### Actions requises
a. Pour chacun des énoncés suivants, dites s'il concorde avec l'extrait en répondant oui ou non, puis citez mot pour mot les termes de l'extrait qui tranchent. (i) Le juge a d'abord trouvé l'argument de l'intimé concluant. (ii) Dans l'affaire Cousineau, l'argument de la partie intimée sur l'absence de disposition précise a été retenu. (iii) Le ministre se serait fondé sur l'article 28 de l'arrêté DSS-MAS 9676 pour rejeter la proposition de la requérante.
b. Présentez sous forme de liste le paragraphe de l'extrait qui commence par « L’intimé a fait valoir ». Conservez-en les faits principaux.

### Extrait
────────────────────────────────────────

Il me semble clair, par analogie avec l’affaire Cousineau, que les décisions concernant le processus d’appel d’offres et de dépôt de soumissions en vue de la passation d’un marché public, prises en vertu du régime législatif dont je suis saisi, sont assujetties au contrôle judiciaire. Je conclus que le pouvoir de contracter du ministre dans les circonstances ne peut plus être qualifié de pouvoir inhérent depuis que le législateur a jugé opportun de le codifier en des termes qui ne portent pas à équivoque.

Le même raisonnement s’applique-t-il toutefois aux décisions relatives aux obligations contractuelles lorsque le ministre n’agit pas en vue de passer un marché, mais plutôt en qualité de partie contractante? L’intimé a tenté d’établir une distinction avec l’affaire Cousineau, du fait que le pouvoir de résoudre un marché tire son origine de la common law, alors que celui de répondre à une soumission découle d’un régime réglementaire en regard duquel un tribunal saisi d’une demande de contrôle peut évaluer le processus décisionnel. J’ai d’abord trouvé l’argument de l’intimé concluant. Toutefois, après réflexion, j’ai conclu que le raisonnement énoncé dans l’arrêt Cousineau concernant l’assujettissement au contrôle judiciaire s’applique aussi bien aux actes accomplis par le ministre en sa qualité de partie contractante, à l’occasion de la résolution d’un marché, qu’à ses actes accomplis en vue de la passation d’un marché.

L’intimé a fait valoir que ni la requérante, ni l’intervenant, ne pouvaient citer une disposition législative ou réglementaire en vertu de laquelle le ministre a résolu le marché. Dans l’affaire Cousineau, cet argument avait été soulevé par la partie intimée, mais rejeté. Bien que le ministre n’ait alors agi en vertu d’aucune disposition précise en refusant la soumission de la requérante et en acceptant celle du mis en cause, les dispositions générales déjà citées concernant le dépôt de soumissions ont été jugées suffisantes pour fonder la compétence de la Cour aux fins de contrôler la décision rendue par la suite. M. le juge Décary a conclu [à la page 705] :

J’en arrive ainsi à la conclusion que ce serait aller à l’encontre de la lettre et de l’esprit de l’alinéa 18(1)a) que de dire qu’un ministre expressément habilité par un règlement pris en vertu de l’alinéa 16(2)b) de la Loi sur les immeubles fédéraux à procéder à la location d’un immeuble, n’exerce pas, lorsqu’il procède à un appel d’offres menant à la conclusion d’un bail, un pouvoir « prévu par une loi fédérale ».

Si la décision dont je suis saisi diffère de celle sur laquelle la Cour d’appel s’est prononcée dans l’affaire Cousineau, c’est uniquement parce qu’au lieu d’être rejetée dès le départ, la soumission qui a donné lieu à la passation du marché a été acceptée et que le marché a été résolu par la suite. En fait, le véritable motif de la résolution tient au fait que la proposition contenait une déclaration inexacte en ce qui a trait au respect des modalités du processus d’appel d’offres. L’avis formel de résolution du contrat envoyé par le ministre à la requérante établit clairement que la connaissance par le ministre de la participation de l’intervenant au moment où la proposition a été choisie [traduction] « aurait été suffisante pour empêcher la passation du marché »[18]. Si le ministre avait été au courant de la participation de l’intervenant avant l’acceptation de la soumission, il se serait fondé sur la même disposition, soit l’article 28 de l’arrêté DSS-MAS 9676, pour rejeter ou disqualifier la proposition de la requérante; la décision s’appuie sur le même régime légal dans les deux cas.

────────────────────────────────────────

### Lignes enregistrées

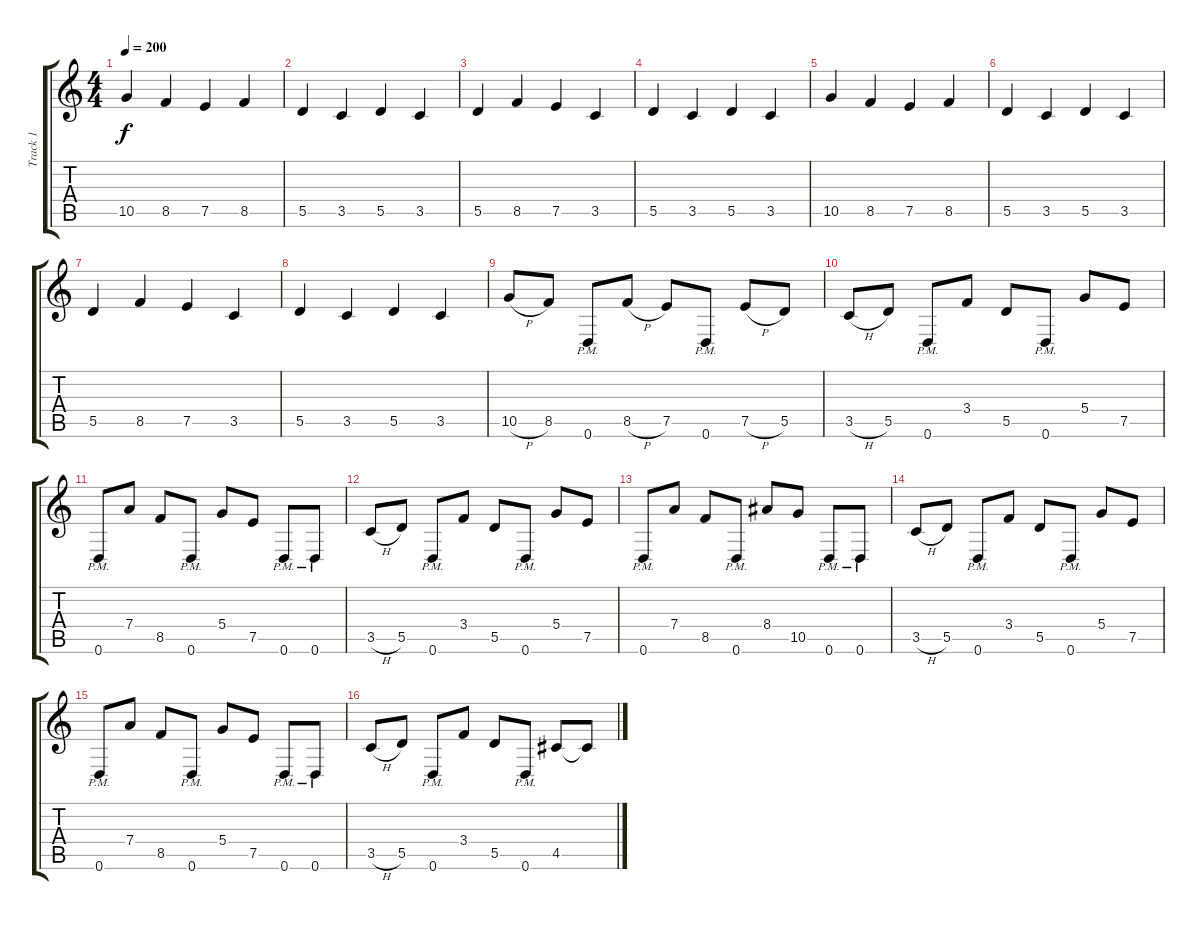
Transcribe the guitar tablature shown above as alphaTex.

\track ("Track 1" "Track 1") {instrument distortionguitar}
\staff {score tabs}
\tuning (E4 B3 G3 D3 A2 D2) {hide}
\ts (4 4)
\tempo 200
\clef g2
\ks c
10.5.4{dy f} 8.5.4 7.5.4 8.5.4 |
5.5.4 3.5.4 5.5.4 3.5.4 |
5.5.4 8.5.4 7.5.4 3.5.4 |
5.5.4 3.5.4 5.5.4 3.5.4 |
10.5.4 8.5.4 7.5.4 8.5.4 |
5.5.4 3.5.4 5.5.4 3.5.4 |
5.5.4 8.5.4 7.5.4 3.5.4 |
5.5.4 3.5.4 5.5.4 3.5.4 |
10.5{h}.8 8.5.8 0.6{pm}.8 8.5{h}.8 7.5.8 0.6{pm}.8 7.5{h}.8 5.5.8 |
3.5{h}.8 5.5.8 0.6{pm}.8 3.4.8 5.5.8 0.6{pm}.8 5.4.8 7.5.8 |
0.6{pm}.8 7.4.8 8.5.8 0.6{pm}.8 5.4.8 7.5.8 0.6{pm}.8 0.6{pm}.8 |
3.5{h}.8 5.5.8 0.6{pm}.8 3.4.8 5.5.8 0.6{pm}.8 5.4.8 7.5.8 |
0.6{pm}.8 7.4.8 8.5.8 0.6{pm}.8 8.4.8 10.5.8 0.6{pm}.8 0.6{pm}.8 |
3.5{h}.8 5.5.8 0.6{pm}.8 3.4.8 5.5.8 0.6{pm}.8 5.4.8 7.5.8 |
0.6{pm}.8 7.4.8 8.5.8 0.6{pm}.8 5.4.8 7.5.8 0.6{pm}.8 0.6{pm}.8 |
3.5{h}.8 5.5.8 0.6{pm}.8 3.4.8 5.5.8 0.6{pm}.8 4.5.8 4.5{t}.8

────────────────────────────────────────

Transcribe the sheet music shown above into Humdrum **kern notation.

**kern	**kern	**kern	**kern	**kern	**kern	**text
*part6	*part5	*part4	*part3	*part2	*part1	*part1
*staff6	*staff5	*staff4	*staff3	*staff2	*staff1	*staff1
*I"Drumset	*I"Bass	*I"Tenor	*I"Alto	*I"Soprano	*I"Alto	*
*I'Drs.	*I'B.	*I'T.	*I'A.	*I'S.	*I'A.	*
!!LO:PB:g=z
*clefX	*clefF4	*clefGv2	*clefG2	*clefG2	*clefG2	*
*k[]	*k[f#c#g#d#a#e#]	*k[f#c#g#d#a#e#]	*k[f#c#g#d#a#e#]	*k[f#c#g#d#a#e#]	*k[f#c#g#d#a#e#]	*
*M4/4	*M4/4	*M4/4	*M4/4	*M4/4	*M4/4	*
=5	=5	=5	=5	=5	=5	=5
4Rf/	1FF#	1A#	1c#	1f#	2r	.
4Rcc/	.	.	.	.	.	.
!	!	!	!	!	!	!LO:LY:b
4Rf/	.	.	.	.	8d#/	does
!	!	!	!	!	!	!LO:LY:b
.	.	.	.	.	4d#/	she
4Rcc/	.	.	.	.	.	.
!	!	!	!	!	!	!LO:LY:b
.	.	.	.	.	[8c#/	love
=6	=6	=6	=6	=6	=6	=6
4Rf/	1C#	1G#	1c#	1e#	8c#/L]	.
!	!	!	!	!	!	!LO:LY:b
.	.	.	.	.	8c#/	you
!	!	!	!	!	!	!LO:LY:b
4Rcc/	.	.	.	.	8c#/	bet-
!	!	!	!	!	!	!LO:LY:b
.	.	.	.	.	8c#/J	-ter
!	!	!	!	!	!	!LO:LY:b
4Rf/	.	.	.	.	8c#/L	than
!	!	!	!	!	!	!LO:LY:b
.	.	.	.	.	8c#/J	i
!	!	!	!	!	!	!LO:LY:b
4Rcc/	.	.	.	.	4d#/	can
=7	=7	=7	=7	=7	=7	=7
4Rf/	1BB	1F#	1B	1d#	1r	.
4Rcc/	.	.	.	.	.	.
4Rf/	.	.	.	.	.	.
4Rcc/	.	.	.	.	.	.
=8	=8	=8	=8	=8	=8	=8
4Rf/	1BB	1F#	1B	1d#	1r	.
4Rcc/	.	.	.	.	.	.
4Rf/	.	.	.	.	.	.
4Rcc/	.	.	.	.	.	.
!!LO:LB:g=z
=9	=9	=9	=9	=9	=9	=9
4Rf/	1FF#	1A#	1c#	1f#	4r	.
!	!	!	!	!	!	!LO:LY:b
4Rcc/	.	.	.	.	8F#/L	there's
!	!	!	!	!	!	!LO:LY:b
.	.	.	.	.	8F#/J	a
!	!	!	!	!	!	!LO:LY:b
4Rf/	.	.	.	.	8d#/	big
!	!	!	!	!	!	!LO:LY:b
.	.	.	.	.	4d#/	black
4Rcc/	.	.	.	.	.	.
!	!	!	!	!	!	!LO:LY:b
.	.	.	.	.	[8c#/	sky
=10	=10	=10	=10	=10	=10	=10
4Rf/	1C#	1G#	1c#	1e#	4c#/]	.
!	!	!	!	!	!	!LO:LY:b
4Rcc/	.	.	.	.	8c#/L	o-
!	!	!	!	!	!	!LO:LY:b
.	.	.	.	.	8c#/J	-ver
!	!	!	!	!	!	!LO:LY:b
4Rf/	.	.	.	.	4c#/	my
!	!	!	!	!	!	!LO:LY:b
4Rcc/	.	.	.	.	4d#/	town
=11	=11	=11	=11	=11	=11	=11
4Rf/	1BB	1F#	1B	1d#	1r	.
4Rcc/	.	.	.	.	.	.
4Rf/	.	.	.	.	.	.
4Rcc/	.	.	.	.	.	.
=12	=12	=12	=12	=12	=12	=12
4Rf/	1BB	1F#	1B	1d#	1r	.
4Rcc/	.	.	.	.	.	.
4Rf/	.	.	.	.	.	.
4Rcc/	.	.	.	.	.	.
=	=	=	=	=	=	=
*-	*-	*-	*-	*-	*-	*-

────────────────────────────────────────

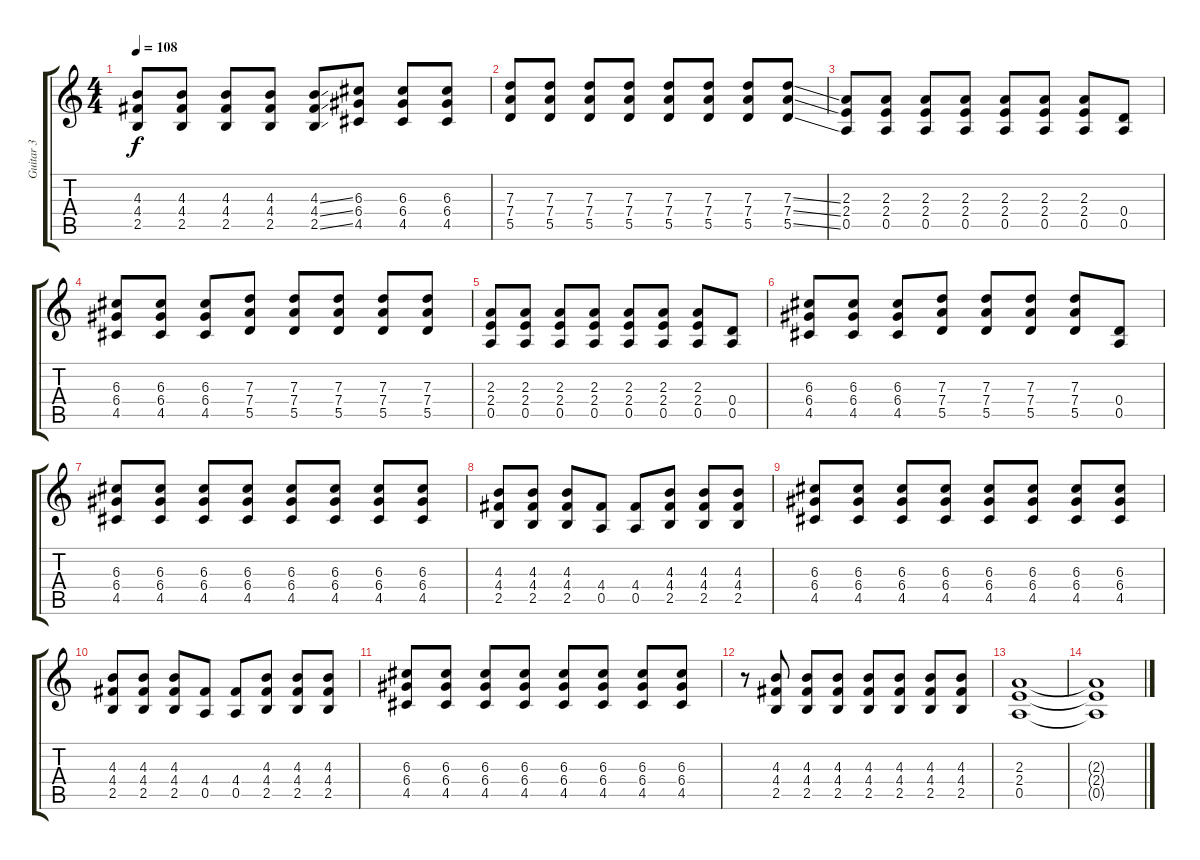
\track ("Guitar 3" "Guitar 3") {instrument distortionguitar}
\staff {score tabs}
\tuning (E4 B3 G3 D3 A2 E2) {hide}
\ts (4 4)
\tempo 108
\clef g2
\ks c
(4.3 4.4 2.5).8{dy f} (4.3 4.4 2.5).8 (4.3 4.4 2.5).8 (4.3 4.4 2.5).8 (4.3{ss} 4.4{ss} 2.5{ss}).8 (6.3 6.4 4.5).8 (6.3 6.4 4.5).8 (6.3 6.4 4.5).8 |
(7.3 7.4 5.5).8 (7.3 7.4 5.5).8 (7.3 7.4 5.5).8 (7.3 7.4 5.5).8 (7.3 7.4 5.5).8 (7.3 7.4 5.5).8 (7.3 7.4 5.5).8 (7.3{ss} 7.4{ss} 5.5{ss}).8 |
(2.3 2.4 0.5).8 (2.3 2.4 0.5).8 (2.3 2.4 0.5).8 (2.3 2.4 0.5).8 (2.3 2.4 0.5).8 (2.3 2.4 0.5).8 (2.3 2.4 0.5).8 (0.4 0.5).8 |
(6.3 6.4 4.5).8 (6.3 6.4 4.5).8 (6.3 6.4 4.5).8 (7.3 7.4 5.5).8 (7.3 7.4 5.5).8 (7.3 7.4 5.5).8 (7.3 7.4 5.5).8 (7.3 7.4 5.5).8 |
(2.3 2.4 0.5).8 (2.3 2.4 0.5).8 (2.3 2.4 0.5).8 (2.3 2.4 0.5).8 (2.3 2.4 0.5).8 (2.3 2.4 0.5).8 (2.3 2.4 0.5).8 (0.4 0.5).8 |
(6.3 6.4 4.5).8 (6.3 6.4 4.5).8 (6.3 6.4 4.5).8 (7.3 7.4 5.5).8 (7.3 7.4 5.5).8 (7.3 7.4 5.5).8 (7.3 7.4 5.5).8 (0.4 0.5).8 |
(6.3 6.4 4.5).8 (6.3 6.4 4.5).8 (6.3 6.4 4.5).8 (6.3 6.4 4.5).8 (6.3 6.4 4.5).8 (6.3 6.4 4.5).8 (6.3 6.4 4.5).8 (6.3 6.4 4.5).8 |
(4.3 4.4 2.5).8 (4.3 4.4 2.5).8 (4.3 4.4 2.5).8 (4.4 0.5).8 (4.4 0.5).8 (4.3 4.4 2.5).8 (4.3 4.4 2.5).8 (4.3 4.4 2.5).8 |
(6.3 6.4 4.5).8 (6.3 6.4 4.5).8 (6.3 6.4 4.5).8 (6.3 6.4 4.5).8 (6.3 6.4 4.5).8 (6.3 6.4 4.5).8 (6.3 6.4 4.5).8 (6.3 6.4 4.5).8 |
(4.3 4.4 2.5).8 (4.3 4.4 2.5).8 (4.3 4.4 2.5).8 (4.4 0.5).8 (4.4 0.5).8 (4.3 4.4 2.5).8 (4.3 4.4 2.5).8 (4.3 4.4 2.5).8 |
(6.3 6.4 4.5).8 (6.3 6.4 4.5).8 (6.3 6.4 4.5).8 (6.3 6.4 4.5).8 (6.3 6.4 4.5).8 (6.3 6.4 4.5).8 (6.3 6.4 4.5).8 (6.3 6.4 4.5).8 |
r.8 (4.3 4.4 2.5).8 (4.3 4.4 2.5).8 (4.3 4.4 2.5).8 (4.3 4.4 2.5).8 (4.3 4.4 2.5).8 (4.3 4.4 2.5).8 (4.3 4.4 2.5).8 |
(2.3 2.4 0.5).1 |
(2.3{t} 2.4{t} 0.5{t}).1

────────────────────────────────────────

### Réponses
a.
(i) Oui : « J’ai d’abord trouvé l’argument de l’intimé concluant. »
(ii) Non : « cet argument avait été soulevé par la partie intimée, mais rejeté ».
(iii) Oui : « il se serait fondé sur la même disposition, soit l’article 28 de l’arrêté DSS-MAS 9676, pour rejeter ou disqualifier la proposition de la requérante ».

b.
- Selon l'intimé, ni la requérante ni l'intervenant ne pouvaient citer une disposition législative ou réglementaire en vertu de laquelle le ministre a résolu le marché.
- Dans l'affaire Cousineau, la partie intimée avait soulevé le même argument, et cet argument a été rejeté.
- Dans cette affaire, le ministre n'avait agi en vertu d'aucune disposition précise lorsqu'il a refusé la soumission de la requérante et accepté celle du mis en cause.
- Les dispositions générales sur le dépôt de soumissions ont tout de même été jugées suffisantes pour fonder la compétence de la Cour à contrôler la décision.
- La conclusion du juge Décary sur ce point figure à la page 705.